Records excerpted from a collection
▬▬▬▬▬▬

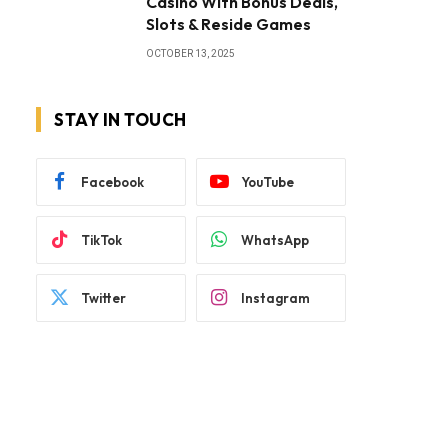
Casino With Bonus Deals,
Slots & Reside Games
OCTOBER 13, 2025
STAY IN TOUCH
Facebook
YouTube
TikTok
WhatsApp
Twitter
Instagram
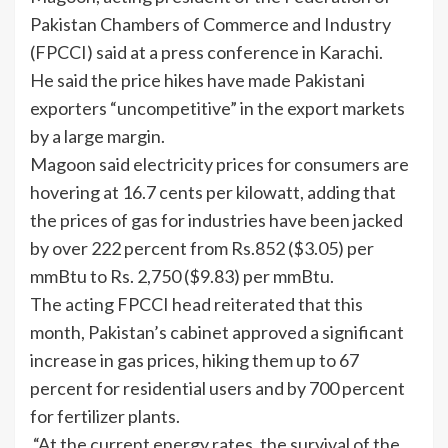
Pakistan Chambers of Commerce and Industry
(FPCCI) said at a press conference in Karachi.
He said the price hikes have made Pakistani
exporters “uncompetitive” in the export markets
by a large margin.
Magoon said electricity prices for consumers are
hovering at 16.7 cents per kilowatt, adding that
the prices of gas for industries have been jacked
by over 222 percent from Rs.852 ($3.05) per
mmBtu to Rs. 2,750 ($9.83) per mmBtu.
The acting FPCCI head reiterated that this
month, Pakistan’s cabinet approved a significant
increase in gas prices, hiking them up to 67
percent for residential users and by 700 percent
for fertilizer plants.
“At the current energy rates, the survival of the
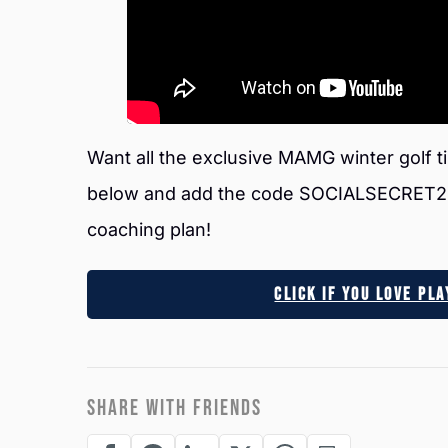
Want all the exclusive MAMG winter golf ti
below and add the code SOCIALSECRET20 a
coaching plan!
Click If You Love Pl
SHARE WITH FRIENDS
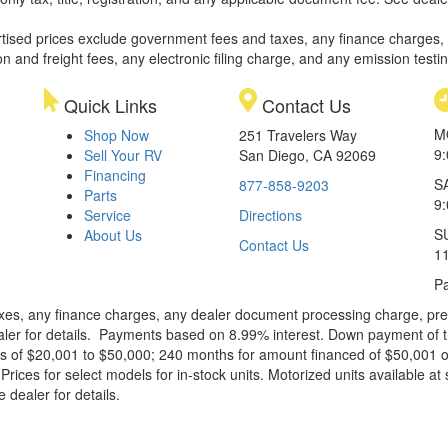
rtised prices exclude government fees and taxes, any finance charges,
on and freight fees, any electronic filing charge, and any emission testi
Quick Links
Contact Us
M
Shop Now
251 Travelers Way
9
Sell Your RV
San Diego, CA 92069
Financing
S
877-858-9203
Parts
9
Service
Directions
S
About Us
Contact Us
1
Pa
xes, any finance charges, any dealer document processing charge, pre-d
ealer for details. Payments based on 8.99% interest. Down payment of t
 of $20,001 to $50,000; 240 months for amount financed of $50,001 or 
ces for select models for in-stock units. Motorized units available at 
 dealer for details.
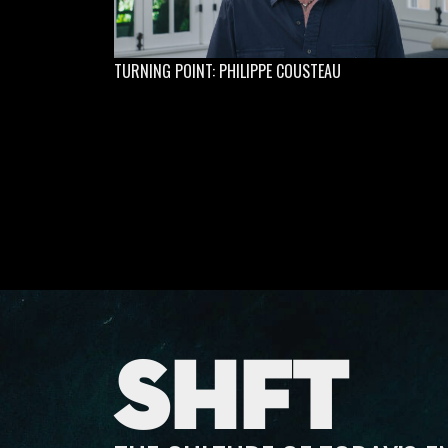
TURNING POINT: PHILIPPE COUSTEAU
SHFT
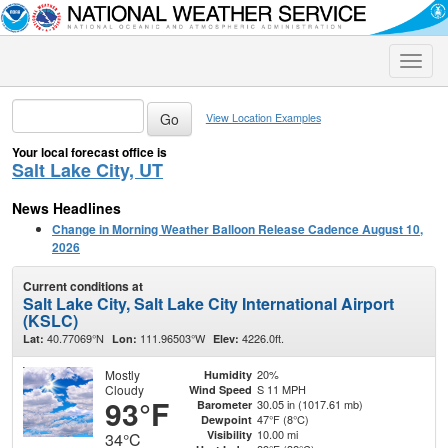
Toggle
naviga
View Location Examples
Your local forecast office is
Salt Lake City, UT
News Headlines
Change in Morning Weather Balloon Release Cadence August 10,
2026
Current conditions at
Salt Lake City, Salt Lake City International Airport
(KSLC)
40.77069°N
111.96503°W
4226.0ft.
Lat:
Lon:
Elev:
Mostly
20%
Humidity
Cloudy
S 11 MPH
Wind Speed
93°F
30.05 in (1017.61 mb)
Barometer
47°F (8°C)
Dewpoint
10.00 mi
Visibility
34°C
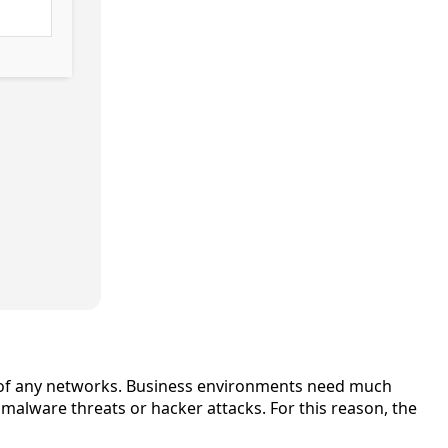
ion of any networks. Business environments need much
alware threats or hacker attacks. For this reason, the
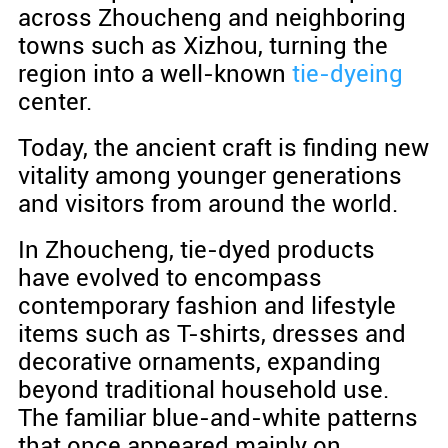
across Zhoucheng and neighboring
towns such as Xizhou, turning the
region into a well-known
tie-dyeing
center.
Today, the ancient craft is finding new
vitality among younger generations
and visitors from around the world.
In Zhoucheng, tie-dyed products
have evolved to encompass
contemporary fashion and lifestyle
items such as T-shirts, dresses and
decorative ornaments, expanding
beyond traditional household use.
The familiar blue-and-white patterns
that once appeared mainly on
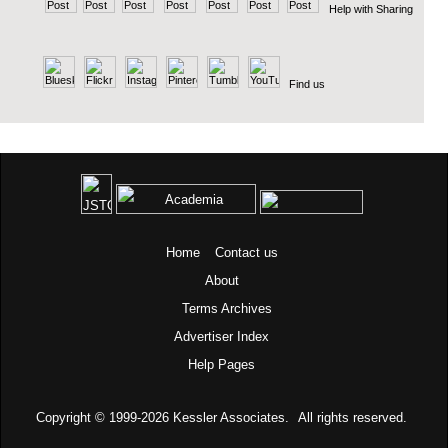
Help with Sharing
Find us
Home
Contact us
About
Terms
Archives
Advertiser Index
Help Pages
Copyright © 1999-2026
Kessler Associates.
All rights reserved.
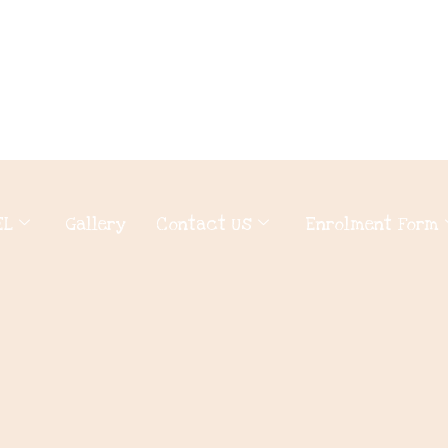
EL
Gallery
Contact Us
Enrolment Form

▬▬▬▬▬▬

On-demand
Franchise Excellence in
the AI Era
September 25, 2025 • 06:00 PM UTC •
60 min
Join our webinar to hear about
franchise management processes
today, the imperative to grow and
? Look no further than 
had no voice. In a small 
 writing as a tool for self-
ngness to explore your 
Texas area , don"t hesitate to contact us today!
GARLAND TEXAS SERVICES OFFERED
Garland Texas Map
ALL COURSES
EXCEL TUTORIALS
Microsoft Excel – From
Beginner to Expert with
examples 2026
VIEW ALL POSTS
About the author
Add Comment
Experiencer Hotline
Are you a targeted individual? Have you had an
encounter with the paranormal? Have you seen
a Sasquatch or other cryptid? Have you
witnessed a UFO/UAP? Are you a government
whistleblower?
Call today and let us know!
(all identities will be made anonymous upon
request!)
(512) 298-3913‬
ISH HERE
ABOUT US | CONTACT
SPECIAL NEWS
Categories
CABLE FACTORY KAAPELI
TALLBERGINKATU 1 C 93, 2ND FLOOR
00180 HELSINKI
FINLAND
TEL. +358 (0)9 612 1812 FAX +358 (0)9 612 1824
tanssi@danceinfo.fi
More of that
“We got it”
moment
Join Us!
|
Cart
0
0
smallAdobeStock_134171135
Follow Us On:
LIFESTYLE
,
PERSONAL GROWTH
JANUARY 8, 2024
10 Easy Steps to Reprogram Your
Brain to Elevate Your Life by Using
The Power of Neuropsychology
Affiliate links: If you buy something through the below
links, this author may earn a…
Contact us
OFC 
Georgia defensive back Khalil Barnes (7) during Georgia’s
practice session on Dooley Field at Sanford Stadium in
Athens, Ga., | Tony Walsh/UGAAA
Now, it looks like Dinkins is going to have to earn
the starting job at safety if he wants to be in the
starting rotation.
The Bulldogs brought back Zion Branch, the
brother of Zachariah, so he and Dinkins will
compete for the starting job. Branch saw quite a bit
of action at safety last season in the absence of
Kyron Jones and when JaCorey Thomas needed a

▬▬▬▬▬▬

* _Required work_
Rewrite the entries as a Markdown table with the columns Row and Text line, giving each line its own numbered row and skipping blank lines and pictures. Begin at the line that has "TURNING POINT: PHILIPPE COUSTEAU" and stop after the line that has "alware threats or".

* _Reply to the task_
| Row | Text line |
|---|---|
| 1 | TURNING POINT: PHILIPPE COUSTEAU |
| 2 | SHFT |
| 3 | Toggle |
| 4 | naviga |
| 5 | View Location Examples |
| 6 | Your local forecast office is |
| 7 | Salt Lake City, UT |
| 8 | News Headlines |
| 9 | Change in Morning Weather Balloon Release Cadence August 10, |
| 10 | 2026 |
| 11 | Current conditions at |
| 12 | Salt Lake City, Salt Lake City International Airport |
| 13 | (KSLC) |
| 14 | 40.77069°N |
| 15 | 111.96503°W |
| 16 | 4226.0ft. |
| 17 | Lat: |
| 18 | Lon: |
| 19 | Elev: |
| 20 | Mostly |
| 21 | 20% |
| 22 | Humidity |
| 23 | Cloudy |
| 24 | S 11 MPH |
| 25 | Wind Speed |
| 26 | 93°F |
| 27 | 30.05 in (1017.61 mb) |
| 28 | Barometer |
| 29 | 47°F (8°C) |
| 30 | Dewpoint |
| 31 | 10.00 mi |
| 32 | Visibility |
| 33 | 34°C |
| 34 | ion of any networks. Business environments need much |
| 35 | alware threats or hacker attacks. For this reason, the |